• [ABOUT THIS EXERCISE]
The expected output is every entry, repeated exactly.

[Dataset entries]
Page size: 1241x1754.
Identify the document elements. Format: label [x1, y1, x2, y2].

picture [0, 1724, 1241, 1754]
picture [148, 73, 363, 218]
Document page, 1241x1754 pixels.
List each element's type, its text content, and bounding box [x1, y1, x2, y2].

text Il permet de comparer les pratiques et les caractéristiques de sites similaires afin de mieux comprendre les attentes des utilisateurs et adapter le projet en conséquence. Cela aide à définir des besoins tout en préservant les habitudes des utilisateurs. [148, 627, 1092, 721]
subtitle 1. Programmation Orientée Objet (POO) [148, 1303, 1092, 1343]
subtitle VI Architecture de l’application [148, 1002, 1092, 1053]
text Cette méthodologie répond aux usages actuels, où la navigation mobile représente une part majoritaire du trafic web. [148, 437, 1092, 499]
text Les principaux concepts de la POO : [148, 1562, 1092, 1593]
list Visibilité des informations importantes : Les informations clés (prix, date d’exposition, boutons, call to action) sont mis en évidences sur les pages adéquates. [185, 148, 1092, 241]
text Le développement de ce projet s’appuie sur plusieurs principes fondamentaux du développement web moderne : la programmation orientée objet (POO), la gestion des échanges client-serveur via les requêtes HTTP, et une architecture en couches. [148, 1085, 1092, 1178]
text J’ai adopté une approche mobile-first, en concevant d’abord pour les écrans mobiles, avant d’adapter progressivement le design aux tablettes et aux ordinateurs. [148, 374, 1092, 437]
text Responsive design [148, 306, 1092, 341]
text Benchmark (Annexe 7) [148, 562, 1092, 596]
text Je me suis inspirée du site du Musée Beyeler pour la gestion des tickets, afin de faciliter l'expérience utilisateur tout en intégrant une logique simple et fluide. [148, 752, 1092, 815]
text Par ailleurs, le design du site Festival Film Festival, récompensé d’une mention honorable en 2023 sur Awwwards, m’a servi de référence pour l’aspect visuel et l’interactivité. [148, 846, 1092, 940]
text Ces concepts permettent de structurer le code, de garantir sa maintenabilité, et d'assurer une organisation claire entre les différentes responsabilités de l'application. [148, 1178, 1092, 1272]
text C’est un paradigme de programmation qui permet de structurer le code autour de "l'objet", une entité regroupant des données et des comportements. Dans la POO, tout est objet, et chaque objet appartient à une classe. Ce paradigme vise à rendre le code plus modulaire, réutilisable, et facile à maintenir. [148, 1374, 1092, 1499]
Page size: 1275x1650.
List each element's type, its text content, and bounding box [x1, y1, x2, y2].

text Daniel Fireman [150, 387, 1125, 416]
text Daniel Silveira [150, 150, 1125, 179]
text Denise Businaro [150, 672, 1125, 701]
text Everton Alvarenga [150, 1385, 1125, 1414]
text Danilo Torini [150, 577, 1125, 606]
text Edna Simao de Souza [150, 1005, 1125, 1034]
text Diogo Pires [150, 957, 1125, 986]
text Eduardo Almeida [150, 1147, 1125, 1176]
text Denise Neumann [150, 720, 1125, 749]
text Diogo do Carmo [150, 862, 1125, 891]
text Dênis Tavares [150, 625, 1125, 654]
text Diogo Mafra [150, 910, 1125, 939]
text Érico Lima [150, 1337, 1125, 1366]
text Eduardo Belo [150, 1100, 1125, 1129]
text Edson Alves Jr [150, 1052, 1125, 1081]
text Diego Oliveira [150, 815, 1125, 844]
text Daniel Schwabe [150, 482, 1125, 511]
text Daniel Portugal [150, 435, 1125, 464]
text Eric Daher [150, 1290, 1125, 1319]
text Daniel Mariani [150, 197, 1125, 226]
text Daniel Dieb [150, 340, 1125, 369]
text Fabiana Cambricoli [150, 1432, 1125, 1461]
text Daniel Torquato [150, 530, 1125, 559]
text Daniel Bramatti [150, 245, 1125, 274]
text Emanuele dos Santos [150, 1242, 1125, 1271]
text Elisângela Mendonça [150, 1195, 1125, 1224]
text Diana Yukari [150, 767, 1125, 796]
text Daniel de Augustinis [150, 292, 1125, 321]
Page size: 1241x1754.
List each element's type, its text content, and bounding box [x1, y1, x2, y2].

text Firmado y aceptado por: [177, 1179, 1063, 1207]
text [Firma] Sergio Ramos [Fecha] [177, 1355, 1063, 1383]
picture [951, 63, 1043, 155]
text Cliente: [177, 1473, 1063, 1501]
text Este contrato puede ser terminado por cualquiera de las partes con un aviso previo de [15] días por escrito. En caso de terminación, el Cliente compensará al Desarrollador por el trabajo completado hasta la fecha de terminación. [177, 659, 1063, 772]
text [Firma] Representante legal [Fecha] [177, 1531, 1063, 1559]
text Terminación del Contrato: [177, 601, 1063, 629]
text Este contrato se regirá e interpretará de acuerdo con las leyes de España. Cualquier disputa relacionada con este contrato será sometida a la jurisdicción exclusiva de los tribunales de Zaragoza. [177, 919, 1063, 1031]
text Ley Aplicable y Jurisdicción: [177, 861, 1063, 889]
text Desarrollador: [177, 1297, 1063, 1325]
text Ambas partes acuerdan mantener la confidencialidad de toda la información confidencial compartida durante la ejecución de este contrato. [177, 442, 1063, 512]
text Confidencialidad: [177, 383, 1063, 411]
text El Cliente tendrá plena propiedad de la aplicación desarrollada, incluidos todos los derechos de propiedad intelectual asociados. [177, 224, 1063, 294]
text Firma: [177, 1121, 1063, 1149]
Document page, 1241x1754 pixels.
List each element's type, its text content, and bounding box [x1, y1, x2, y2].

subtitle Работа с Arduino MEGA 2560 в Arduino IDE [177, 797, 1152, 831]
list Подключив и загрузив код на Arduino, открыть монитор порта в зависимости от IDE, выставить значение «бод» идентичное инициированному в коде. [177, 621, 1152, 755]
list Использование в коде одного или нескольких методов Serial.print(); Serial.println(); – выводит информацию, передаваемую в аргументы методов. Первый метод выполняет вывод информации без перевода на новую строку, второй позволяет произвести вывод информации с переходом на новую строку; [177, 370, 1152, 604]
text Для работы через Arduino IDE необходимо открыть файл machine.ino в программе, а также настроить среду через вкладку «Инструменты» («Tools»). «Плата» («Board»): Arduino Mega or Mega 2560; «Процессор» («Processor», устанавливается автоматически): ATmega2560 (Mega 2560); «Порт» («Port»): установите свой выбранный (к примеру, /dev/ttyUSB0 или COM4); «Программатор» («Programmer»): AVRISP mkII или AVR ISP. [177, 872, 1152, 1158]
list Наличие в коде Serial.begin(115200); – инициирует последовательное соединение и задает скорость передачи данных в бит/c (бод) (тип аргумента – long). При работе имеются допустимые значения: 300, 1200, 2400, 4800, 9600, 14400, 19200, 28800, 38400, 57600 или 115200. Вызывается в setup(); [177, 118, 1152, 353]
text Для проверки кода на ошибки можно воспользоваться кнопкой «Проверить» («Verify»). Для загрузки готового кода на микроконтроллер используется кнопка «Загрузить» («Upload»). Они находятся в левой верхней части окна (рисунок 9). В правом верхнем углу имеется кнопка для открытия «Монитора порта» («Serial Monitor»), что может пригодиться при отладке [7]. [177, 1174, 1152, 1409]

• [EXERCISE RESULT]
Page size: 1241x1754.
Identify the document elements. Format: label [x1, y1, x2, y2].

picture [0, 1724, 1241, 1754]
picture [148, 73, 363, 218]
Document page, 1241x1754 pixels.
List each element's type, its text content, and bounding box [x1, y1, x2, y2].

text Il permet de comparer les pratiques et les caractéristiques de sites similaires afin de mieux comprendre les attentes des utilisateurs et adapter le projet en conséquence. Cela aide à définir des besoins tout en préservant les habitudes des utilisateurs. [148, 627, 1092, 721]
subtitle 1. Programmation Orientée Objet (POO) [148, 1303, 1092, 1343]
subtitle VI Architecture de l’application [148, 1002, 1092, 1053]
text Cette méthodologie répond aux usages actuels, où la navigation mobile représente une part majoritaire du trafic web. [148, 437, 1092, 499]
text Les principaux concepts de la POO : [148, 1562, 1092, 1593]
list Visibilité des informations importantes : Les informations clés (prix, date d’exposition, boutons, call to action) sont mis en évidences sur les pages adéquates. [185, 148, 1092, 241]
text Le développement de ce projet s’appuie sur plusieurs principes fondamentaux du développement web moderne : la programmation orientée objet (POO), la gestion des échanges client-serveur via les requêtes HTTP, et une architecture en couches. [148, 1085, 1092, 1178]
text J’ai adopté une approche mobile-first, en concevant d’abord pour les écrans mobiles, avant d’adapter progressivement le design aux tablettes et aux ordinateurs. [148, 374, 1092, 437]
text Responsive design [148, 306, 1092, 341]
text Benchmark (Annexe 7) [148, 562, 1092, 596]
text Je me suis inspirée du site du Musée Beyeler pour la gestion des tickets, afin de faciliter l'expérience utilisateur tout en intégrant une logique simple et fluide. [148, 752, 1092, 815]
text Par ailleurs, le design du site Festival Film Festival, récompensé d’une mention honorable en 2023 sur Awwwards, m’a servi de référence pour l’aspect visuel et l’interactivité. [148, 846, 1092, 940]
text Ces concepts permettent de structurer le code, de garantir sa maintenabilité, et d'assurer une organisation claire entre les différentes responsabilités de l'application. [148, 1178, 1092, 1272]
text C’est un paradigme de programmation qui permet de structurer le code autour de "l'objet", une entité regroupant des données et des comportements. Dans la POO, tout est objet, et chaque objet appartient à une classe. Ce paradigme vise à rendre le code plus modulaire, réutilisable, et facile à maintenir. [148, 1374, 1092, 1499]
Page size: 1275x1650.
List each element's type, its text content, and bounding box [x1, y1, x2, y2].

text Daniel Fireman [150, 387, 1125, 416]
text Daniel Silveira [150, 150, 1125, 179]
text Denise Businaro [150, 672, 1125, 701]
text Everton Alvarenga [150, 1385, 1125, 1414]
text Danilo Torini [150, 577, 1125, 606]
text Edna Simao de Souza [150, 1005, 1125, 1034]
text Diogo Pires [150, 957, 1125, 986]
text Eduardo Almeida [150, 1147, 1125, 1176]
text Denise Neumann [150, 720, 1125, 749]
text Diogo do Carmo [150, 862, 1125, 891]
text Dênis Tavares [150, 625, 1125, 654]
text Diogo Mafra [150, 910, 1125, 939]
text Érico Lima [150, 1337, 1125, 1366]
text Eduardo Belo [150, 1100, 1125, 1129]
text Edson Alves Jr [150, 1052, 1125, 1081]
text Diego Oliveira [150, 815, 1125, 844]
text Daniel Schwabe [150, 482, 1125, 511]
text Daniel Portugal [150, 435, 1125, 464]
text Eric Daher [150, 1290, 1125, 1319]
text Daniel Mariani [150, 197, 1125, 226]
text Daniel Dieb [150, 340, 1125, 369]
text Fabiana Cambricoli [150, 1432, 1125, 1461]
text Daniel Torquato [150, 530, 1125, 559]
text Daniel Bramatti [150, 245, 1125, 274]
text Emanuele dos Santos [150, 1242, 1125, 1271]
text Elisângela Mendonça [150, 1195, 1125, 1224]
text Diana Yukari [150, 767, 1125, 796]
text Daniel de Augustinis [150, 292, 1125, 321]
Page size: 1241x1754.
List each element's type, its text content, and bounding box [x1, y1, x2, y2].

text Firmado y aceptado por: [177, 1179, 1063, 1207]
text [Firma] Sergio Ramos [Fecha] [177, 1355, 1063, 1383]
picture [951, 63, 1043, 155]
text Cliente: [177, 1473, 1063, 1501]
text Este contrato puede ser terminado por cualquiera de las partes con un aviso previo de [15] días por escrito. En caso de terminación, el Cliente compensará al Desarrollador por el trabajo completado hasta la fecha de terminación. [177, 659, 1063, 772]
text [Firma] Representante legal [Fecha] [177, 1531, 1063, 1559]
text Terminación del Contrato: [177, 601, 1063, 629]
text Este contrato se regirá e interpretará de acuerdo con las leyes de España. Cualquier disputa relacionada con este contrato será sometida a la jurisdicción exclusiva de los tribunales de Zaragoza. [177, 919, 1063, 1031]
text Ley Aplicable y Jurisdicción: [177, 861, 1063, 889]
text Desarrollador: [177, 1297, 1063, 1325]
text Ambas partes acuerdan mantener la confidencialidad de toda la información confidencial compartida durante la ejecución de este contrato. [177, 442, 1063, 512]
text Confidencialidad: [177, 383, 1063, 411]
text El Cliente tendrá plena propiedad de la aplicación desarrollada, incluidos todos los derechos de propiedad intelectual asociados. [177, 224, 1063, 294]
text Firma: [177, 1121, 1063, 1149]
Document page, 1241x1754 pixels.
List each element's type, its text content, and bounding box [x1, y1, x2, y2].

subtitle Работа с Arduino MEGA 2560 в Arduino IDE [177, 797, 1152, 831]
list Подключив и загрузив код на Arduino, открыть монитор порта в зависимости от IDE, выставить значение «бод» идентичное инициированному в коде. [177, 621, 1152, 755]
list Использование в коде одного или нескольких методов Serial.print(); Serial.println(); – выводит информацию, передаваемую в аргументы методов. Первый метод выполняет вывод информации без перевода на новую строку, второй позволяет произвести вывод информации с переходом на новую строку; [177, 370, 1152, 604]
text Для работы через Arduino IDE необходимо открыть файл machine.ino в программе, а также настроить среду через вкладку «Инструменты» («Tools»). «Плата» («Board»): Arduino Mega or Mega 2560; «Процессор» («Processor», устанавливается автоматически): ATmega2560 (Mega 2560); «Порт» («Port»): установите свой выбранный (к примеру, /dev/ttyUSB0 или COM4); «Программатор» («Programmer»): AVRISP mkII или AVR ISP. [177, 872, 1152, 1158]
list Наличие в коде Serial.begin(115200); – инициирует последовательное соединение и задает скорость передачи данных в бит/c (бод) (тип аргумента – long). При работе имеются допустимые значения: 300, 1200, 2400, 4800, 9600, 14400, 19200, 28800, 38400, 57600 или 115200. Вызывается в setup(); [177, 118, 1152, 353]
text Для проверки кода на ошибки можно воспользоваться кнопкой «Проверить» («Verify»). Для загрузки готового кода на микроконтроллер используется кнопка «Загрузить» («Upload»). Они находятся в левой верхней части окна (рисунок 9). В правом верхнем углу имеется кнопка для открытия «Монитора порта» («Serial Monitor»), что может пригодиться при отладке [7]. [177, 1174, 1152, 1409]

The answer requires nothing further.